This book is about walking as a form of knowing. Armed with Ngai Tahu's ancient oral maps and modern satellite atlas, I crossed the Southern Alps more than a dozen times, trying to understand how our forebears saw the land. What did it mean to define your identity by sacred mountains, or actually see them as ancestors, turned to stone?
Raised in the shadow of New Zealand's Southern Alps, Nic Low grew up on stories of mountain exploration from his family's European side. Years later, a vision of the alps in a bank of storm clouds sparked his return home, and a decade-long obsession with comprehending how his Maori ancestors knew that same terrain.
Ka Tiritiri o te Moana, the alps, form the backbone of the Ngai Tahu tribe's territory: five hundred kilometres of mountains and glaciers, rivers and forests. Far from being virgin wilderness, the area was named and owned long before Europeans arrived and the struggle for control of the land began.
Low talked with tribal leaders, dived into the archives and an astonishing family memoir, and took what he learned for a walk. Part gripping adventure story, part meditation on history and place, Uprising recounts his alpine expeditions to unlock the stories living in the land.

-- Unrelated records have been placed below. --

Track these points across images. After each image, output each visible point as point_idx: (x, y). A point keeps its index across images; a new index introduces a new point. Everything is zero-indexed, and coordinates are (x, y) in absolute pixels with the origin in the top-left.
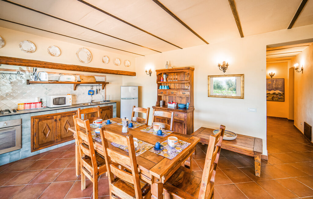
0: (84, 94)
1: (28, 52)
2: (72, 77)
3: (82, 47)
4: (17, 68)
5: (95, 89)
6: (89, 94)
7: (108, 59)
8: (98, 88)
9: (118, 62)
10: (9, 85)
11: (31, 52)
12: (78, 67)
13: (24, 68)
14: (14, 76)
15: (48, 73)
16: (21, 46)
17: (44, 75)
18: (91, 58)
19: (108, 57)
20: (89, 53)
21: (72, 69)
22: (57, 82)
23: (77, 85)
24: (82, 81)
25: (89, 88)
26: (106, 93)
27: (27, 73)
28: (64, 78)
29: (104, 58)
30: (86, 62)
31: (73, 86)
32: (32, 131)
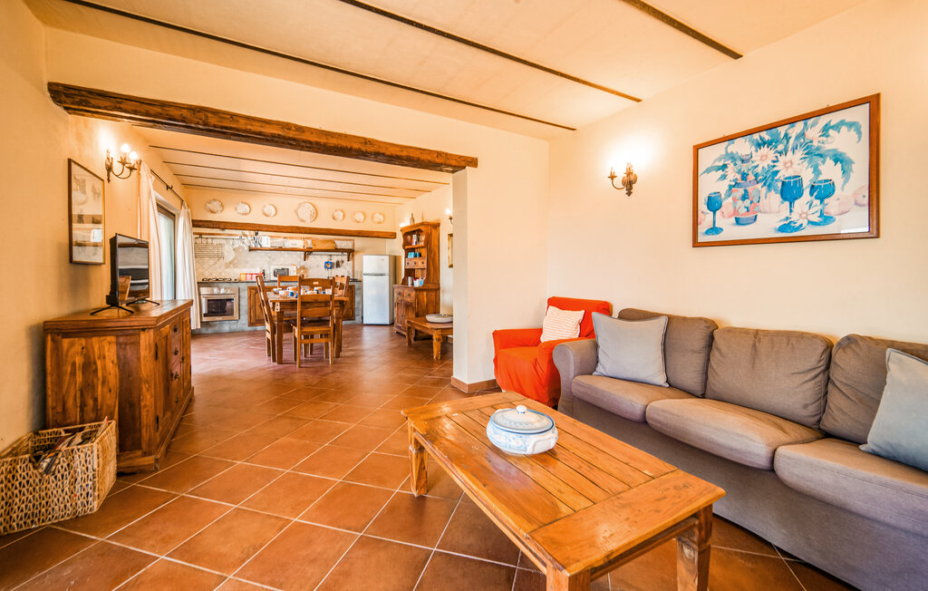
0: (318, 266)
1: (243, 214)
2: (299, 242)
3: (304, 200)
4: (240, 232)
5: (334, 260)
6: (326, 267)
7: (342, 214)
8: (340, 258)
9: (360, 217)
10: (233, 253)
11: (246, 214)
12: (297, 228)
13: (247, 232)
14: (236, 241)
15: (271, 237)
16: (236, 209)
17: (266, 240)
18: (316, 215)
19: (342, 211)
20: (312, 208)
21: (289, 230)
22: (281, 249)
23: (308, 252)
24: (314, 248)
25: (326, 259)
26: (354, 267)
27: (250, 238)
28: (289, 244)
29: (335, 214)
30: (308, 221)
31: (303, 253)
32: (250, 303)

What does it mean to transport pounamu, greenstone, across three hundred kilometres of rivers and ranges for the first time in almost two centuries? How does it feel to climb the sacred peak Aoraki / Mt Cook, then deliberately turn back before the top? And if you ignore traditional omens and try to cross the Main Divide in the dead of winter, should you expect to survive?
Uprising brings a staunchly indigenous perspective to the walking tradition of writers like Robert Macfarlane. It is an invitation to travel one of the world's most spectacular landscapes in the footsteps of Maori explorers, raiding parties, and gods.